Mariana sorriu pra mim, "Genial! Gênio! Te amo!", disse e me deu um beijo rápido, desaparecendo de volta pra sala. Eu fui pro quarto sorrateiramente e esperei alguns momentos. Mas ainda conseguia ouvi-los.

"Que foi, mami? Tá bem?", perguntou Benja. entre risadinhas. "Ééé, tá de boa, gata... relaxa...", comentou Tony. "Acho que a gente exagerou, meninos, desculpa...", disse Mariana, "Não entendo como chegamos nisso." "Eu entendo", disse Benja, "Porque você gostou. Ou não?" Mariana não respondeu, só procurou seu sutiã e o colocou de novo, sob protesto dos dois. "Eeeeh, oxe, para... não fique com vergonha..." "Já deu, meninos, desculpa mas vão embora. Levem a roupa, tudo bem, mas vão embora.", disse Mariana, "Não entendo como fiz o que fiz..." "Não me respondeu", disse Benja com um tom engraçadinho, "Gostou ou não?" Mariana suspirou e ficou em silêncio um momento, "Claro que gostei, óbvio, mas já deu. Chega, meninos." "E não quer mais?", perguntou Tony. "Não, hoje não... digo... ehhh... que não, que já deu", disse Mariana. Benja deu uma risada alta e o outro acompanhou, "Eeeeh, muito bem... hoje não, maaaas...?" "Não sei, meninos. Não sei, tô muito confusa. Não costumo fazer essas coisas", mentiu descaradamente Mariana, "Por agora, por favor, vão embora..." Foi aí que liguei pro celular da Mariana e, por sorte, não estava no silencioso. Começou a tocar e ela começou a procurar. Fingiu que tava procurando até que uns segundos depois "encontrou" entre as roupas que os dois pivetes iam levar. Mariana cortou a chamada, sem atender. "Não acredito! Iam levar ele!", protestou Mariana. Benja agarrou rápido e ficou com ele na mão, "Vou levar ele. Junto com a roupa." Mariana pôs um tom suplicante, "Por favor, não... tenho mil coisas nesse celular... me dá, não seja ruim..." "Falamos que não, gostosa...", disse Tony, "Para com isso." Mariana pensou um momento, "Pera... me dá porque...", tomou um momento pra fingir um suspiro e continuar, "Porque se você levar... e eu quiser chamar vocês pra alguma coisa... como faço?" "Não tem meu número", disse Benja. Mariana olhou pra ele docemente, "Não me dá?" "Pra quê?" "Pra chamar vocês outro dia pra buscar a outra roupa...", disse Mariana. Benja, "Ou se eu precisar... de alguma outra coisa..."
Benja pensou, deu uma risada e devolveu o celular, apesar do protesto do Tony. "Anota meu número, gata."
Mariana suspirou aliviada e pegou seu celular de volta, adicionando o contato do Benja na agenda e guardando o telefone com segurança no bolso do jeans. "Tá bom, meninos, já deu... vou abrir."
"Calma", disse Benja, "Me fala se pelo menos você se divertiu... porque a gente se divertiu pra caralho..."
Mariana demorou um momento para responder, olhando para os dois, e finalmente disse: "Sim, me diverti muito."
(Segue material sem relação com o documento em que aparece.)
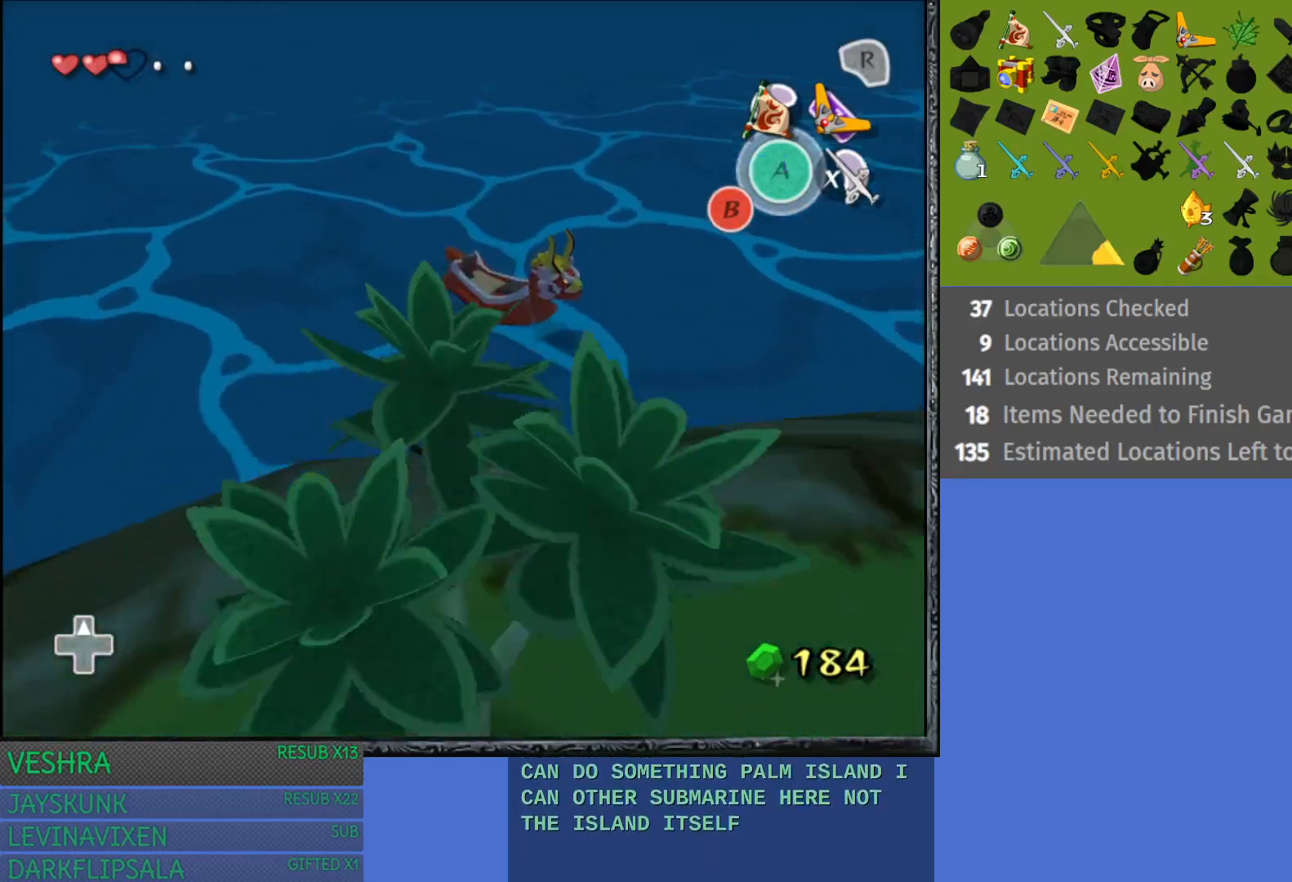
{"buttons": ["CROSS"], "left_stick": "up-right", "right_stick": "center", "events": [[67, "CROSS", "up"], [217, "CROSS", "down"], [467, "left_stick", "up-right"]]}
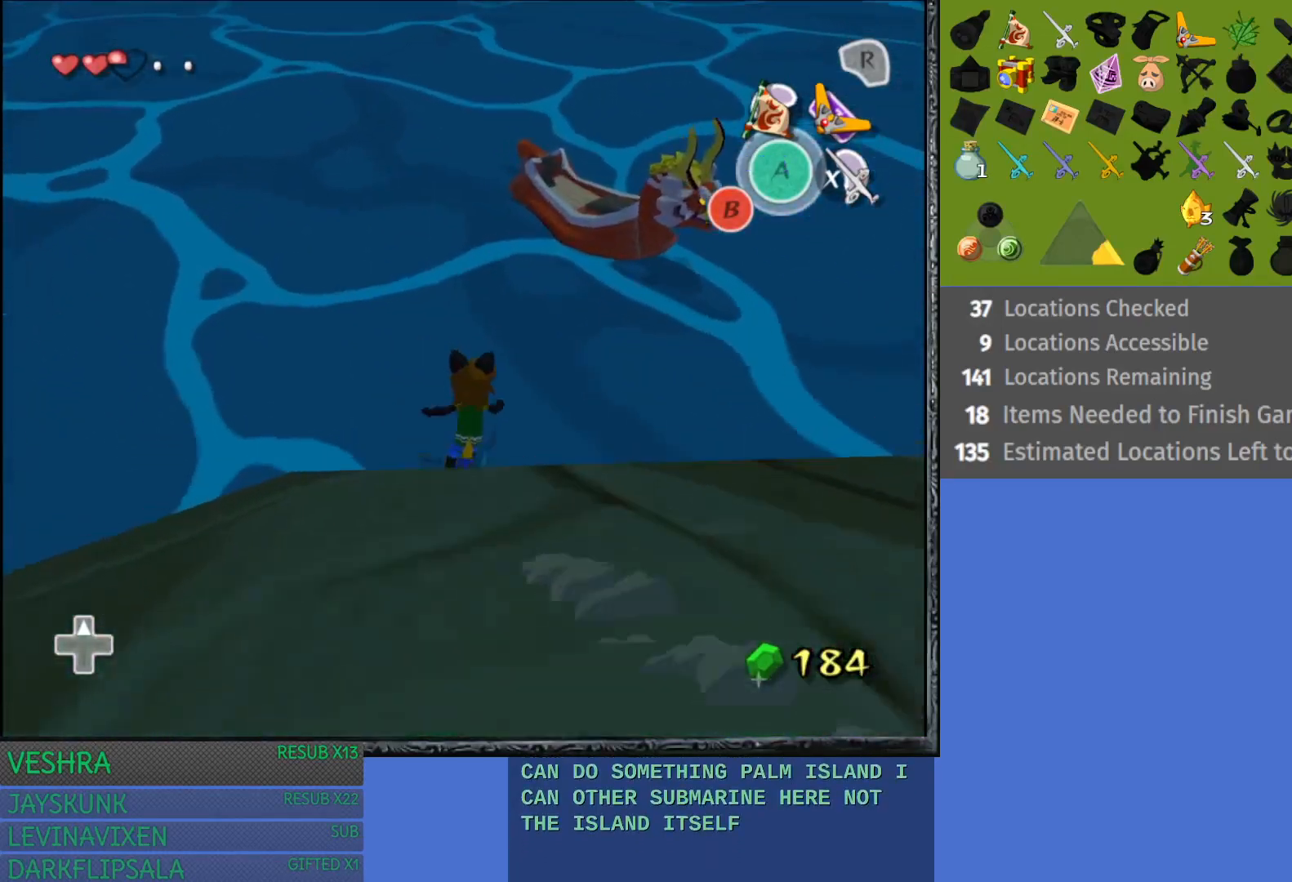
{"buttons": [], "left_stick": "up-right", "right_stick": "center", "events": [[183, "CROSS", "up"]]}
Os dois comemoraram e riram, pegaram suas caixas de roupas e sumiram pelo corredor em direção ao elevador. Mariana trancou a porta e me encontrou na sala. A abracei e nos beijamos.
"Você foi muito rápida", eu disse, "Mas tem que tomar cuidado com esses caras."
"Sim, eu sei", ela suspirou, "Ainda bem que você pensou nisso. Você é um gênio."
"É, ainda bem."
"Bom... que pena que as coisas não saíram como eu planejava", ela disse e me olhou.
Eu sorri, "Saíram como saíram, não se preocupe."
"Você gostou do que viu?", ela me perguntou com olhos maliciosos.
"Adorei. Você nem imagina como eu gozei ali no corredor... que deusa você é...", eu disse sorrindo.
"Ah... me desculpa pelo beijo... no corredor... me deu vontade de fazer, com a excitação do momento...", ela falou.
"Não se preocupa, eu também não esperava. Tudo bem.", respondi.
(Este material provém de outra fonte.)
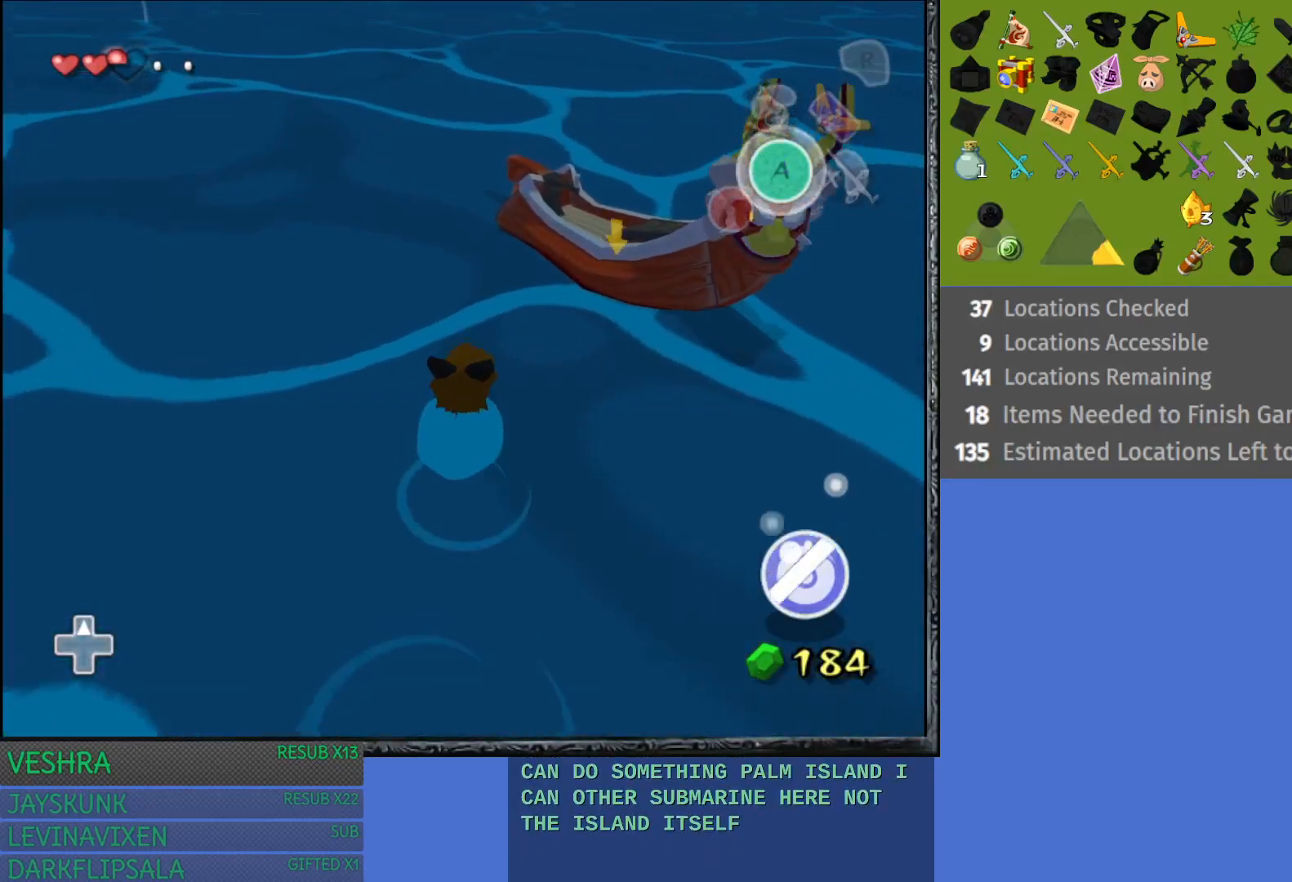
{"buttons": [], "left_stick": "up-right", "right_stick": "center", "events": []}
Mariana me soltou depois de uns beijos e foi para o quarto. Antes que ela sumisse, eu chamei: "Mari?" Ela parou, se virou e me olhou. "Você tem o número, vai ligar pra ele de verdade?"
Mariana só me olhou, me deu um sorriso bem safado e foi para o quarto, dizendo: "Por que você não me deixa pensar um pouco enquanto me come?"

Eu sorri e a segui, pronto para satisfazer minha amada esposa.